THE PROBLEM
Beginning with the line where "Devon Werkheiser" occurs, transcribe every line exactly through the last line of the listing below, and no others.

DATASET EXTRACT
====

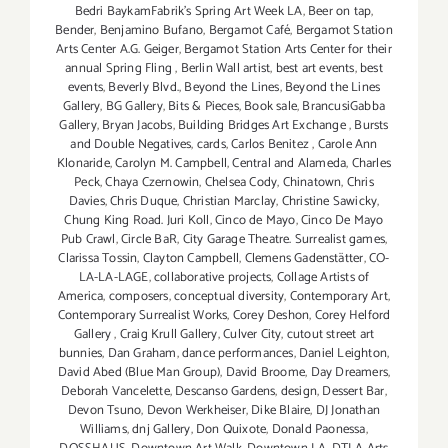
Bedri BaykamFabrik's Spring Art Week LA
,
Beer on tap
,
Bender
,
Benjamino Bufano
,
Bergamot Café
,
Bergamot Station
Arts Center A.G. Geiger
,
Bergamot Station Arts Center for their
annual Spring Fling
,
Berlin Wall artist
,
best art events
,
best
events
,
Beverly Blvd.
,
Beyond the Lines
,
Beyond the Lines
Gallery
,
BG Gallery
,
Bits & Pieces
,
Book sale
,
BrancusiGabba
Gallery
,
Bryan Jacobs
,
Building Bridges Art Exchange
,
Bursts
and Double Negatives
,
cards
,
Carlos Benitez
,
Carole Ann
Klonaride
,
Carolyn M. Campbell
,
Central and Alameda
,
Charles
Peck
,
Chaya Czernowin
,
Chelsea Cody
,
Chinatown
,
Chris
Davies
,
Chris Duque
,
Christian Marclay
,
Christine Sawicky
,
Chung King Road. Juri Koll
,
Cinco de Mayo
,
Cinco De Mayo
Pub Crawl
,
Circle BaR
,
City Garage Theatre. Surrealist games
,
Clarissa Tossin
,
Clayton Campbell
,
Clemens Gadenstätter
,
CO-
LA-LA-LAGE
,
collaborative projects
,
Collage Artists of
America
,
composers
,
conceptual diversity
,
Contemporary Art
,
Contemporary Surrealist Works
,
Corey Deshon
,
Corey Helford
Gallery
,
Craig Krull Gallery
,
Culver City
,
cutout street art
bunnies
,
Dan Graham
,
dance performances
,
Daniel Leighton
,
David Abed (Blue Man Group)
,
David Broome
,
Day Dreamers
,
Deborah Vancelette
,
Descanso Gardens
,
design
,
Dessert Bar
,
Devon Tsuno
,
Devon Werkheiser
,
Dike Blaire
,
DJ Jonathan
Williams
,
dnj Gallery
,
Don Quixote
,
Donald Paonessa
,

====

RESPONSE FOR THIS EXERCISE
Devon Werkheiser
,
Dike Blaire
,
DJ Jonathan
Williams
,
dnj Gallery
,
Don Quixote
,
Donald Paonessa
,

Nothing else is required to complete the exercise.